As a young journalist, I started working at the now defunct Lesotho Monitor Media as a delivery boy. I delivered newspapers every week to sales point from North to South of the country, using public transport which was insufferable at times.
I gradually became passionate about journalism, I started writing light news like police and crime reports until I showed interest in covering political rallies, marches and press conferences. As I gained confidence; I started writing about businesses, economic and financial issues as well.
Lesotho is a small country divided into 10 districts. It is 90 percent mountainous, rugged and totally landlocked by South Africa our only neighbour. Its population is 1.8 million. In Lesotho, we have virtually no formal journalism education or training, as a result most of our journalists study journalism abroad, while others like me gain experience through on the job training.
We have one channel, which is state controlled and a handful of weekly newspapers in English and Sesotho language; we don’t have a daily newspaper. However, certain nongovernmental organizations and parastatals still provide training workshops for journalists, like the Lesotho National Development Corporation LNDC and the Central Bank of Lesotho recently held media training on trade and economic issues.
Moreover, international organizations like the Thomson Reuters Foundation play a pivotal role in giving journalism training opportunities for journalists on their websites.
In my first ever trip to London; I didn’t know what to expect except the cold weather. Lesotho is a very cold country during winter, located at 1800m above sea level, but London was far worse than what I anticipated.
I started twitching like a puppy as soon as I landed at Heathrow International Airport; it was around 6pm when the breeze penetrated my cracked cheeks.
I went to London to attend Thomson Reuters Foundation’s training course Good Governance Reporting at their building in Canary Wharf. I applied online for this course after registering with their website: www.trust.org
On Monday our first exercise was to discuss corruption and journalism ethics, whereby TRF trainer, Keith Stafford said, “If you write about corruption, they’re going to attack you, and if you take their bribes you’re in their system. If you want to take down corruption, don’t be corrupt.” He warned of journalists taking gifts from companies, it doesn’t matter how small the package is.
I totally agree with Keith that journalism ethics are a global issue with the sprawling of social media globally, no longer a journalist’s. As I said we had the same discussion in 2011 in the US, at the Murrow Program for Journalists that ethics are unanimously standard, whether you’re in Africa, South America, Middle East or Europe.

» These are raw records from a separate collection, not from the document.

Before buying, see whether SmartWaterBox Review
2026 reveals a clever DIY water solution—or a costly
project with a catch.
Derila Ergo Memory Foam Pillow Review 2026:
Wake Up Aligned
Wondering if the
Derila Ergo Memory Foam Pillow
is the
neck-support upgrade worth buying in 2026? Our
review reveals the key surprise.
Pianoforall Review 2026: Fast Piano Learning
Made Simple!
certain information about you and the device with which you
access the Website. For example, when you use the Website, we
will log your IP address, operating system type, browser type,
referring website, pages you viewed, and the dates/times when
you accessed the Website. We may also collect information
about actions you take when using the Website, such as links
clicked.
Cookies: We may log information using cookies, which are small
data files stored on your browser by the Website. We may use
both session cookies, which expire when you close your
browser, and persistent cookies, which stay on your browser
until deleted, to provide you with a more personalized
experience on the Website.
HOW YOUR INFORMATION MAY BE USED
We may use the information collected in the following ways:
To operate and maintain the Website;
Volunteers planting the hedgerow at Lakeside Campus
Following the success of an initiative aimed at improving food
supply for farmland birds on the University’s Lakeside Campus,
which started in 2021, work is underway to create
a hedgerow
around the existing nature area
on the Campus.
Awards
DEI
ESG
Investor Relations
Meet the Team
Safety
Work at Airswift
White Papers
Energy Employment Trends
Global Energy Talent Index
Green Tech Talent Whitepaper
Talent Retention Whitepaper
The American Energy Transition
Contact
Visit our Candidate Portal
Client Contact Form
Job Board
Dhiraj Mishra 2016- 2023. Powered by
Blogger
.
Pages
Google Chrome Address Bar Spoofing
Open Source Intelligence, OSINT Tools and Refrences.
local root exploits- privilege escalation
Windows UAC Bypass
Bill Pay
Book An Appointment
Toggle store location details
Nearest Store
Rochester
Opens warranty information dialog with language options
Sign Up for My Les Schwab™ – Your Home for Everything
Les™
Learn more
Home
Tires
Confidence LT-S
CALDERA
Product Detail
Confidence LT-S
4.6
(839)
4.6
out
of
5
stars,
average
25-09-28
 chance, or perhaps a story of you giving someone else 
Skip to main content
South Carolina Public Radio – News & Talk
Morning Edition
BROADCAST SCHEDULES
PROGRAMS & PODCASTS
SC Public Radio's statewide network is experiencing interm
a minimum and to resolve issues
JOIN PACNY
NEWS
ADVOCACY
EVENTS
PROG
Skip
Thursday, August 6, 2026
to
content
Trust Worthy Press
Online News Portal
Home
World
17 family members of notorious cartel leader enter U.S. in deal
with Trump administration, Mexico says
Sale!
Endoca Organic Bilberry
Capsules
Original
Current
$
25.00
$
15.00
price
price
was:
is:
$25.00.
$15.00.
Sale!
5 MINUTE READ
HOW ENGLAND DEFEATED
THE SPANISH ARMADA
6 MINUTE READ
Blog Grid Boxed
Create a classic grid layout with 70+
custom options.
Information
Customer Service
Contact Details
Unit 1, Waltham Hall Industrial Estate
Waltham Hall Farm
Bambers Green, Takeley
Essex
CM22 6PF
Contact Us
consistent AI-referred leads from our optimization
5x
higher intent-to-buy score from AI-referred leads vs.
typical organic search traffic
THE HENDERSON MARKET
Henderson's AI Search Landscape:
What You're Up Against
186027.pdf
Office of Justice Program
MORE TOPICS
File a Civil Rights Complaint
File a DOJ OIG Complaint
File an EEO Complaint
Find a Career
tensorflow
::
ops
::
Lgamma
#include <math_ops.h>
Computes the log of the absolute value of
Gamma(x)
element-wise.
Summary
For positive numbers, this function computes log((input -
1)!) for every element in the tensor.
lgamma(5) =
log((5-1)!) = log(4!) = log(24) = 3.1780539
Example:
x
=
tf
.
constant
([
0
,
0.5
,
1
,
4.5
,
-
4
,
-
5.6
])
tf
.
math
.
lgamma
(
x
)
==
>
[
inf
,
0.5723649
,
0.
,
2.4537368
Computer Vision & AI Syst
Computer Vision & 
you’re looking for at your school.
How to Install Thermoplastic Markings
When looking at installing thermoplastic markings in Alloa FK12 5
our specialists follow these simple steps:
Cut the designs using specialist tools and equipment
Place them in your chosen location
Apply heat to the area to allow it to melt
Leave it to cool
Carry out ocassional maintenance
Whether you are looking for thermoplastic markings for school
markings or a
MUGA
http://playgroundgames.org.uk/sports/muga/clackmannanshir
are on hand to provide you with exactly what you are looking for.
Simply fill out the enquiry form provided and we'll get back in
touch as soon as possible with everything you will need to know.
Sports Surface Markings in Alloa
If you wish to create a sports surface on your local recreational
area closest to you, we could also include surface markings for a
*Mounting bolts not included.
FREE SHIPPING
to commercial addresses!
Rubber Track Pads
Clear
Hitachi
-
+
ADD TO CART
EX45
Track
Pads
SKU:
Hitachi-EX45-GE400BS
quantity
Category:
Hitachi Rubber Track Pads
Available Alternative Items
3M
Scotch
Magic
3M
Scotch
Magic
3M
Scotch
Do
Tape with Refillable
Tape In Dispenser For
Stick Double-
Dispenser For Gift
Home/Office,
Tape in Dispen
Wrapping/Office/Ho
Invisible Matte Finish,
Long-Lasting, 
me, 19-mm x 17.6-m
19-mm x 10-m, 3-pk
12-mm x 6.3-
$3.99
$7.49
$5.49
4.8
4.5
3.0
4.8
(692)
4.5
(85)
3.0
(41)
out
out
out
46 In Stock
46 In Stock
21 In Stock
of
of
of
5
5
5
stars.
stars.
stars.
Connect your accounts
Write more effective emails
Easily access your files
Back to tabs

Another interesting discussion we had was on company structures. It is interesting to know who runs a certain company, and their background. At this point we learned that most companies govern the government systematically, not the politicians. Keith made an example of an imaginary oil company, serving its purpose of making profit and not for the welfare of the citizens. He said when the government is mandated to the nation’s welfare the oil company is only interested in making profit.
He also mentioned that most companies pay politicians through shares. We learned that if you investigate into company’s structure you’d find that most silent partners are politicians. Others are family members to company managers and chairpersons; therefore this is nepotism which is a major concern in India and most African countries including Lesotho.
During the training, TRF trainer, Camila Reed, said that one can get at least three stories from the budget, either from a company or the government. She said they are inflation, tax - to which Keith said tax avoidance strategy is legal, but tax evasion is illegal and financial growth or fall/decline.
One of the best lessons I received during the course is to explore our ignorance. We have to know how much bonuses managers get in the companies, be inquisitive enough to know what they mean by business jargon such as underlying profits. Secondly be bold enough to make them explain their business and financial terminology which I’m not familiar with.
The participants of the workshop were a diverse group of journalists from different parts of the world. We had a total of 11 journalists from Europe, Asia, Middle East and Africa.